The circulation spaces outside the auditorium became congested as audiences grew. Our client wanted to resolve this situation by building a discreetly striking two-storey extension, which will increase the main concert hall’s capacity and safeguard the future of this grand cultural centre.
Buro Happold provided multidisciplinary services across the project. Throughout our work, we respected our client’s core aim of improving the visitor experience. The result is an elegant pavilion that houses a café bar, kitchen and new box office along with multipurpose exhibition, learning and performance spaces.
It was important to create an impressive functional structure that complemented the existing building. In accomplishing this, our team had to be sensitive to the arboricultural and archaeological constraints of the site. Given the project’s location within the churchyard of St George’s chapel, understanding the risk posed to interred human remains was crucial. We also had to consider a line of protected mature trees crossing the site, which could have rendered the project unachievable.
Our team included a conservation-accredited engineer to ensure that all design work was reviewed with impact on the existing building in mind. Buro Happold experts undertook people modelling analysis to inform the size and position of entrances to the new extension; this not only improved circulation by increasing the number of entry points but also provided superior, step-free disabled access. Further enriching the visitor experience, the ground floor crypt was converted into an exhibition and education space.

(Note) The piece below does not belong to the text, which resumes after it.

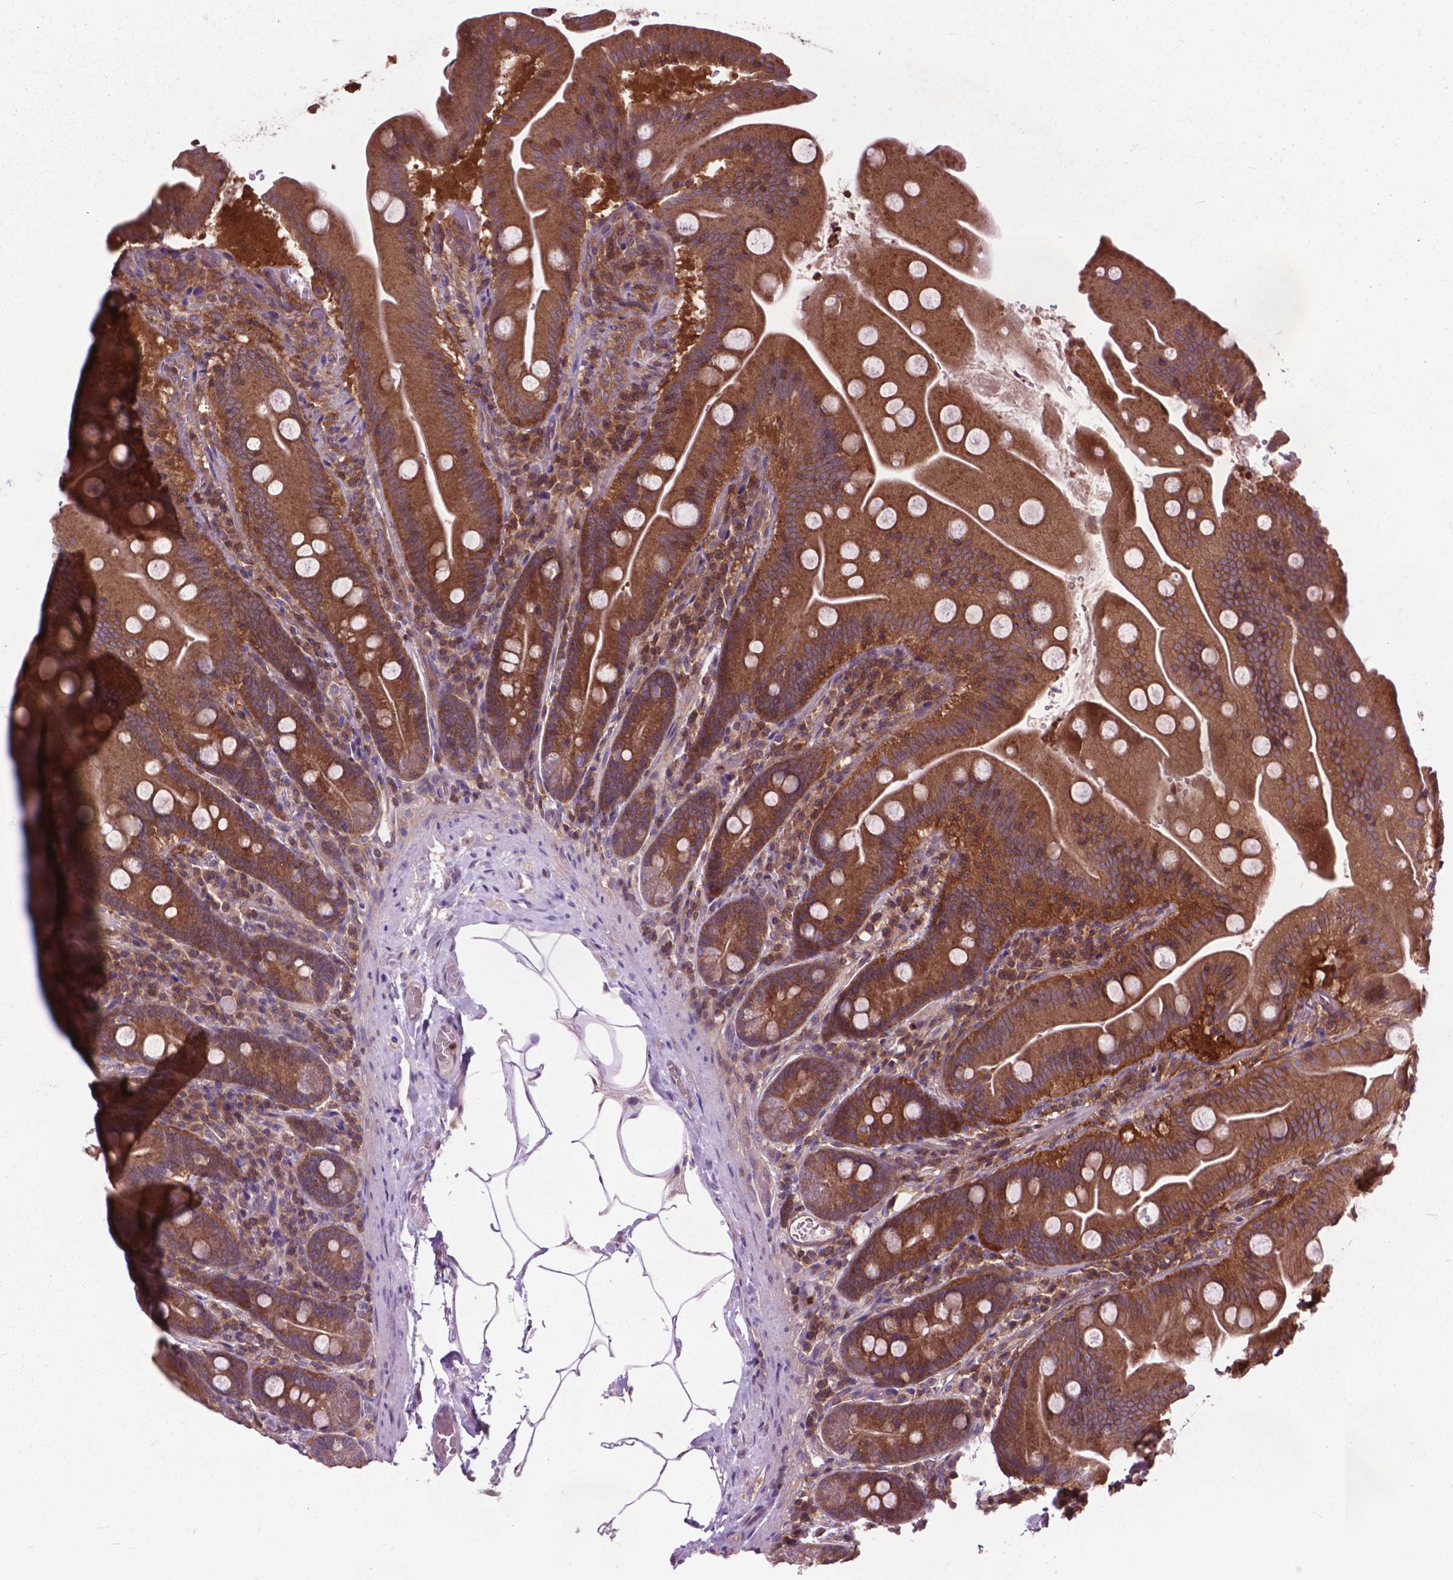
{"staining": {"intensity": "strong", "quantity": ">75%", "location": "cytoplasmic/membranous"}, "tissue": "small intestine", "cell_type": "Glandular cells", "image_type": "normal", "snomed": [{"axis": "morphology", "description": "Normal tissue, NOS"}, {"axis": "topography", "description": "Small intestine"}], "caption": "Protein analysis of normal small intestine shows strong cytoplasmic/membranous expression in about >75% of glandular cells. (DAB (3,3'-diaminobenzidine) = brown stain, brightfield microscopy at high magnification).", "gene": "ARAF", "patient": {"sex": "male", "age": 37}}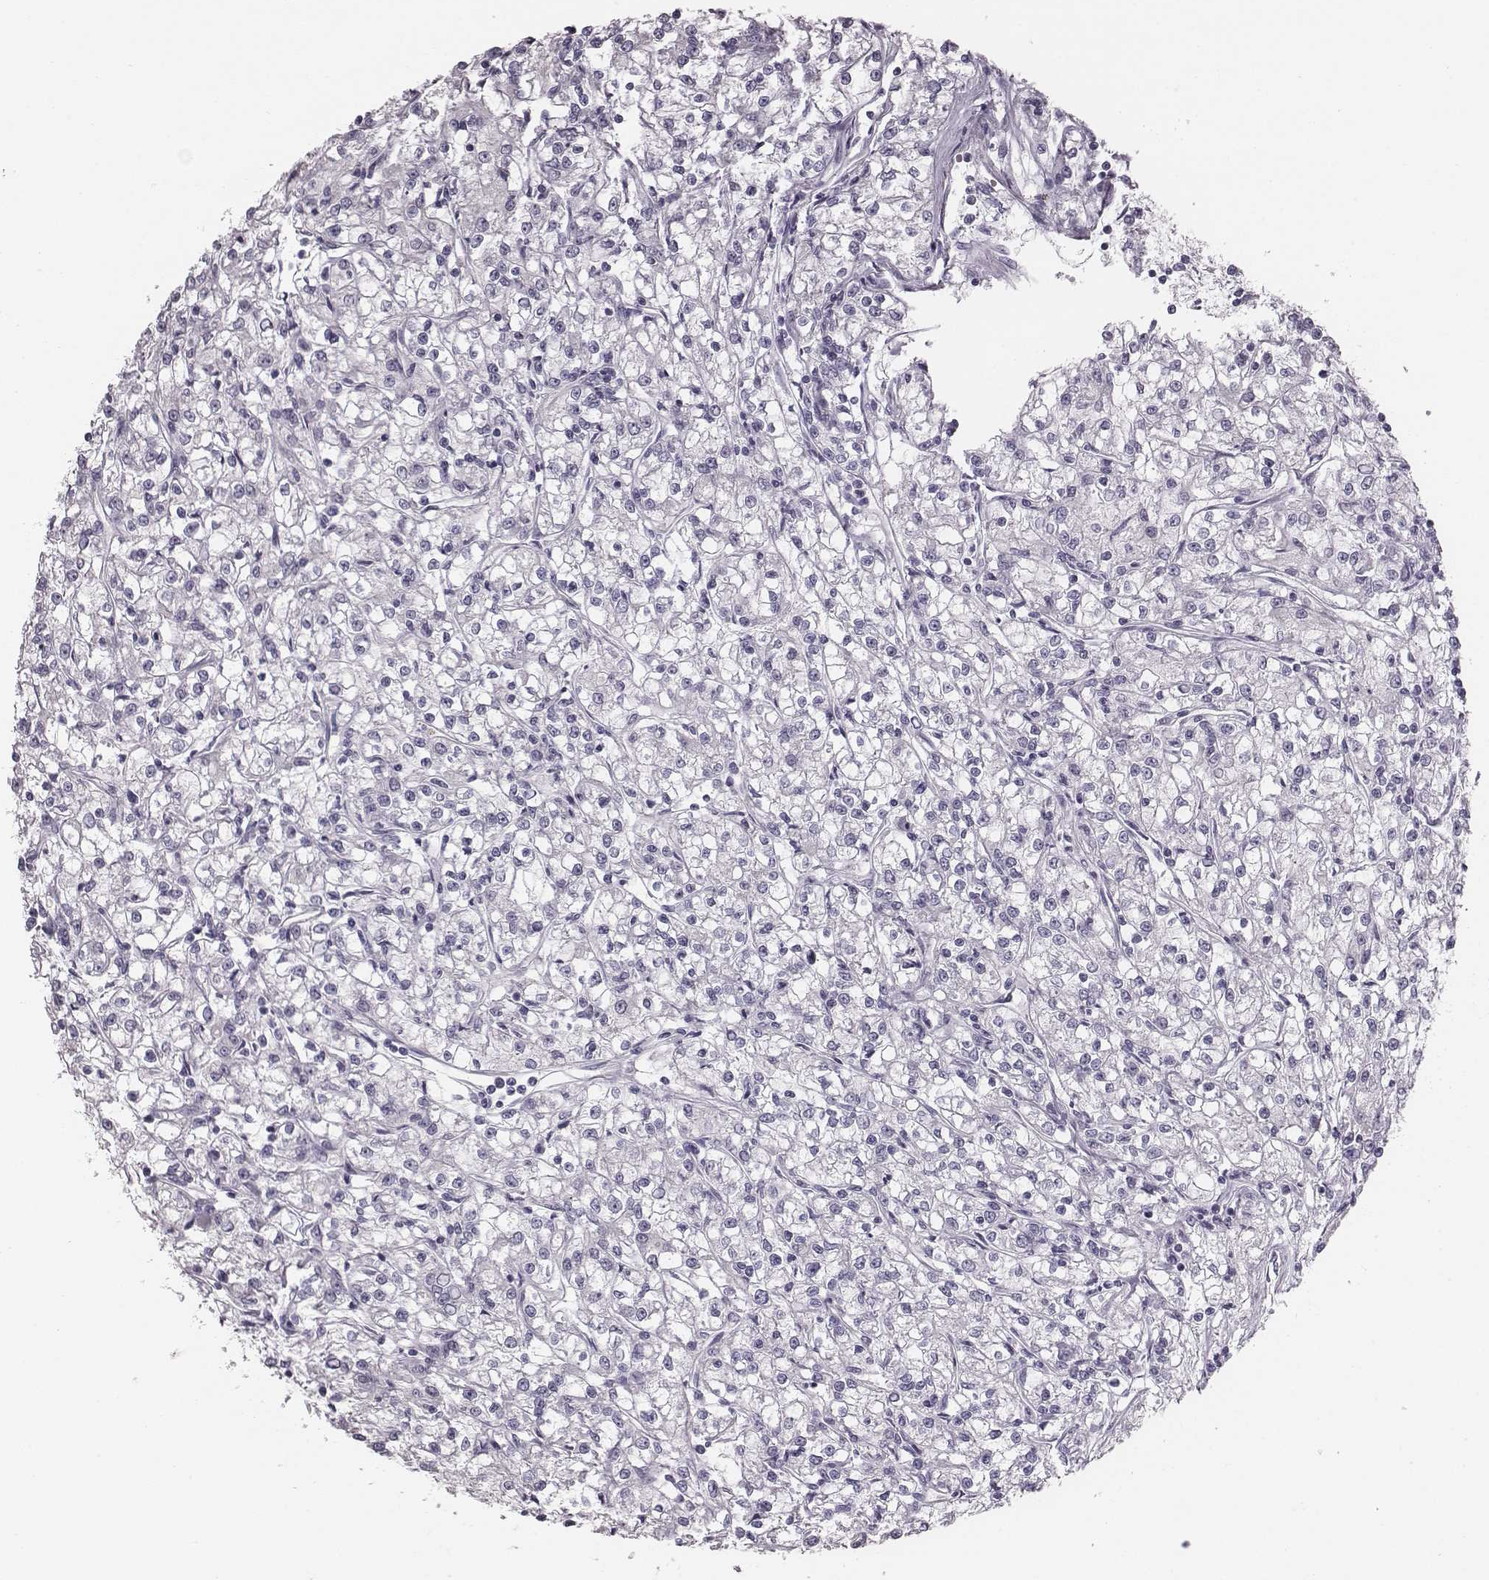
{"staining": {"intensity": "negative", "quantity": "none", "location": "none"}, "tissue": "renal cancer", "cell_type": "Tumor cells", "image_type": "cancer", "snomed": [{"axis": "morphology", "description": "Adenocarcinoma, NOS"}, {"axis": "topography", "description": "Kidney"}], "caption": "Tumor cells are negative for brown protein staining in renal adenocarcinoma.", "gene": "CRISP1", "patient": {"sex": "female", "age": 59}}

The project was carefully planned around archaeological investigation work, which influenced the design programme and start date. Our experience with projects such as Marlowe Theatre in Kent – where we promptly devised feasible design changes after the remains of a Roman villa were discovered – informed a flexible approach. We reached an agreement with planning authorities to relocate the protected trees elsewhere on site.
Buro Happold carefully considered the interrelationship between the spaces. This ensured that passive solutions such as natural ventilation could be used to create an agreeable environment without compromising the main auditorium’s acoustic integrity. Similarly, the oculus roof naturally processes warm air to maintain a comfortable temperature in the occupied space.
Our building services engineering (MEP) strategy met the strict criteria of the Heritage Lottery Fund, which partially backed the project. This encompassed replacing the old boilers and futureproofing the plant to make it ready for implementation of citywide smart infrastructure. Other services we provided included the fire alarm and security systems, automatic lighting control, zoned underfloor heating, and an innovative integrated Wi-Fi system that delivers high-quality audio to visitors with hearing loss.
St George’s extension opened in the spring of 2018. The new pavilion sensitively reconfigures and bolsters the venue in line with all client requirements. This unique community arts hub is now ready to rival the finest concert halls in the world.